Print every entry exactly as written.

▶ [PROVIDED RECORDS]

◆ ◆ ◆ ◆

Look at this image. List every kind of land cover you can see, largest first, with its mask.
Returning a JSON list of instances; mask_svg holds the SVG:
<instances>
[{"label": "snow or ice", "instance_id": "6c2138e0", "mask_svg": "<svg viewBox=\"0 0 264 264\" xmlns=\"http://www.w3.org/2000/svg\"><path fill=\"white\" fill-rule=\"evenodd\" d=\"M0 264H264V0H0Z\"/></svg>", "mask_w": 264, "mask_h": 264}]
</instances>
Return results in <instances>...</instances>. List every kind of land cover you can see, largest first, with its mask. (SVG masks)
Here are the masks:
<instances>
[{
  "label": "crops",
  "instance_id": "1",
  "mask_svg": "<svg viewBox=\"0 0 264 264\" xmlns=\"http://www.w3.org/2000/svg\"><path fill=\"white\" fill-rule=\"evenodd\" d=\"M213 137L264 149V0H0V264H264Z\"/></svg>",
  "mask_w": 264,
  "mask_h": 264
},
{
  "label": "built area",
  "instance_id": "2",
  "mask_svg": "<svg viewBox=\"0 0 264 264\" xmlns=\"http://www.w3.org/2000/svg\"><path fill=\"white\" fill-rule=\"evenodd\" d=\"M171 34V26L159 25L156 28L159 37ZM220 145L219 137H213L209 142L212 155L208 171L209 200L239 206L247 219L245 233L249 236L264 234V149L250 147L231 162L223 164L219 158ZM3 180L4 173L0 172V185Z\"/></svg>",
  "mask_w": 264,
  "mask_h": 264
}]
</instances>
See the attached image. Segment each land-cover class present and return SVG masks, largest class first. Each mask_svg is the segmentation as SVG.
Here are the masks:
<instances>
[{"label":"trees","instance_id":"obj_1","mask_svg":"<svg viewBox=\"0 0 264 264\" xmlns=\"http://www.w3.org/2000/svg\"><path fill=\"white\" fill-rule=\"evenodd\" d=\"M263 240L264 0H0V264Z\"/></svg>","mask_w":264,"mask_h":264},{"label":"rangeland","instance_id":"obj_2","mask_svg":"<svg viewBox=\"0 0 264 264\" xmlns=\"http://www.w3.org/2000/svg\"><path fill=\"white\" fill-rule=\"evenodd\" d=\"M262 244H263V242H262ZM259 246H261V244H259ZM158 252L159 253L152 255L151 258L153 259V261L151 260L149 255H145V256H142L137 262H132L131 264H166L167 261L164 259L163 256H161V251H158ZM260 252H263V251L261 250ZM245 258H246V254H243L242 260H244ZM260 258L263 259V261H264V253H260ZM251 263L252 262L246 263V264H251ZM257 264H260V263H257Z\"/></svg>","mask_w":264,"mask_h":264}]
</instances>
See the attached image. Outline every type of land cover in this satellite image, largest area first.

◆ ◆ ◆ ◆

▶ [TASK RESPONSE]
Look at this image. List every kind of land cover you can see, largest first, with its mask.
Returning a JSON list of instances; mask_svg holds the SVG:
<instances>
[{"label": "snow or ice", "instance_id": "6c2138e0", "mask_svg": "<svg viewBox=\"0 0 264 264\" xmlns=\"http://www.w3.org/2000/svg\"><path fill=\"white\" fill-rule=\"evenodd\" d=\"M0 264H264V0H0Z\"/></svg>", "mask_w": 264, "mask_h": 264}]
</instances>
Return results in <instances>...</instances>. List every kind of land cover you can see, largest first, with its mask. (SVG masks)
Here are the masks:
<instances>
[{
  "label": "crops",
  "instance_id": "1",
  "mask_svg": "<svg viewBox=\"0 0 264 264\" xmlns=\"http://www.w3.org/2000/svg\"><path fill=\"white\" fill-rule=\"evenodd\" d=\"M213 137L264 149V0H0V264H264Z\"/></svg>",
  "mask_w": 264,
  "mask_h": 264
},
{
  "label": "built area",
  "instance_id": "2",
  "mask_svg": "<svg viewBox=\"0 0 264 264\" xmlns=\"http://www.w3.org/2000/svg\"><path fill=\"white\" fill-rule=\"evenodd\" d=\"M171 34V26L159 25L156 28L159 37ZM220 145L219 137H213L209 142L212 155L208 171L209 200L239 206L247 219L245 233L249 236L264 234V149L250 147L231 162L223 164L219 158ZM3 180L4 173L0 172V185Z\"/></svg>",
  "mask_w": 264,
  "mask_h": 264
}]
</instances>
See the attached image. Segment each land-cover class present and return SVG masks, largest class first. Each mask_svg is the segmentation as SVG.
Here are the masks:
<instances>
[{"label":"trees","instance_id":"obj_1","mask_svg":"<svg viewBox=\"0 0 264 264\" xmlns=\"http://www.w3.org/2000/svg\"><path fill=\"white\" fill-rule=\"evenodd\" d=\"M263 240L264 0H0V264Z\"/></svg>","mask_w":264,"mask_h":264},{"label":"rangeland","instance_id":"obj_2","mask_svg":"<svg viewBox=\"0 0 264 264\" xmlns=\"http://www.w3.org/2000/svg\"><path fill=\"white\" fill-rule=\"evenodd\" d=\"M262 244H263V242H262ZM259 246H261V244H259ZM158 252L159 253L152 255L151 258L153 259V261L151 260L149 255H145V256H142L137 262H132L131 264H166L167 261L164 259L163 256H161V251H158ZM260 252H263V251L261 250ZM245 258H246V254H243L242 260H244ZM260 258L263 259V261H264V253H260ZM251 263L252 262L246 263V264H251ZM257 264H260V263H257Z\"/></svg>","mask_w":264,"mask_h":264}]
</instances>
See the attached image. Outline every type of land cover in this satellite image, largest area first.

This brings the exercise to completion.